Tumgik
#but there are great swathes of the Age of Sail fandom that I just cannot with
Note
Re your tags: in what ways would you not get along with Bush and Hornblower?
Hoo, boy.
A great deal of it is the attitudes and norms of the institution and era. For example, Bush is an enthusiastic supporter of impressment, corporal punishment, and capital punishment, all of which I find reprehensible and horrifying. Hornblower is iffy about the latter two, but even so is more likely to be critical of himself (for the alleged character flaw of squeamishness) than of the institutions themselves. Furthermore, his squeamishness only goes so far: he cold-bloodedly murdered the leader of an entirely justified and failed mutiny, because he felt the authoritarian structures of the Navy must be categorically upheld in all circumstances. (Hornblower could have chosen to miss the shot: the mutiny had failed, the leader was escaping, the guy was literally powerless to further disrupt the Navy and its operations -- but Hornblower viewed it to be critically important that the man be seen to die for the crime of publicly standing up to a murderously abusive captain.

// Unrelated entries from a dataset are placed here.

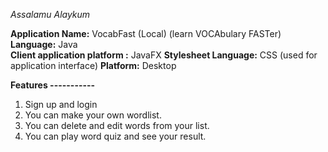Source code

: _Assalamu Alaykum_

**Application Name:** VocabFast (Local) (learn VOCAbulary FASTer)  
**Language:** Java  
**Client application platform :** JavaFX
**Stylesheet Language:** CSS (used for application interface)
**Platform:** Desktop

**Features
-----------**
1. Sign up and login
1. You can make your own wordlist.
2. You can delete and edit words from your list.
3. You can play word quiz and see your result.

There’s a reason Lord Hornblower made me feel dirty to be a part of the fandom.)
More personally, it's not entirely clear to me what those two would make of me being a highly-educated, mathematically trained, and dyke-ish queer woman, but I suspect it wouldn't be flattering, given Hornblower's commentary on Lady Barbara being "mannish" when he first meets her. Bush is a bit more of a cipher re women, but his comment that he likes 'pretty, saucy women' (with the strong implication that he has little time or sympathy for women otherwise) isn't encouraging.

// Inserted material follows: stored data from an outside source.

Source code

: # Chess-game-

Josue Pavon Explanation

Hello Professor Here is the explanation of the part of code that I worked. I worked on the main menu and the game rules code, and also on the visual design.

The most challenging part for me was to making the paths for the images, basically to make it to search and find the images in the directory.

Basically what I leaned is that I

And then there's the fact that I'm Lakota. While the Lakota were too far inland to have had specific beef with the Royal Navy, RN officers considered themselves unquestionably and unjustifiably superior to "the natives" pretty much everywhere they went in the world. The fact that I'm so-called "civilized" would likely be a marginally positive mark in their eyes, but 1) I have few illusions it would translate to actual respect, and 2) it would in no way lessen my contempt for them presuming to judge.
Basically, they're officers in good standing of the Georgian Royal Navy, which was brutal, racist, sexist, classist, and an enforcer of colonialism everywhere it went. Why would we have gotten along?
When you get right down to it, the Hornblower books work for me only to the point that I can imagine myself similar to Hornblower and Bush -- male, white, of a certain class, etc. (Which says a lot about what we’re trained to read as “universal” or “generic.”) It also helps enormously that the books are preoccupied with the French and largely remain in Europe, thus limiting my dissonance about the Royal Navy upholding colonialism. But every once in a while I look at a still or read a passage and have a strong moment of “Hoo, boy, it’s a good thing we’re irrevocably separated by two-centuries-and-counting. It’s a good thing, too, that you’re fictional, and I’m well-practiced in rejecting parts of canon that offend me. Because it’s super clear that if my inconveniently gendered and embodied 2021 self somehow ended up face-to-face with your 1813 self via some magical portal into fictional worlds: we absolutely would not get along.”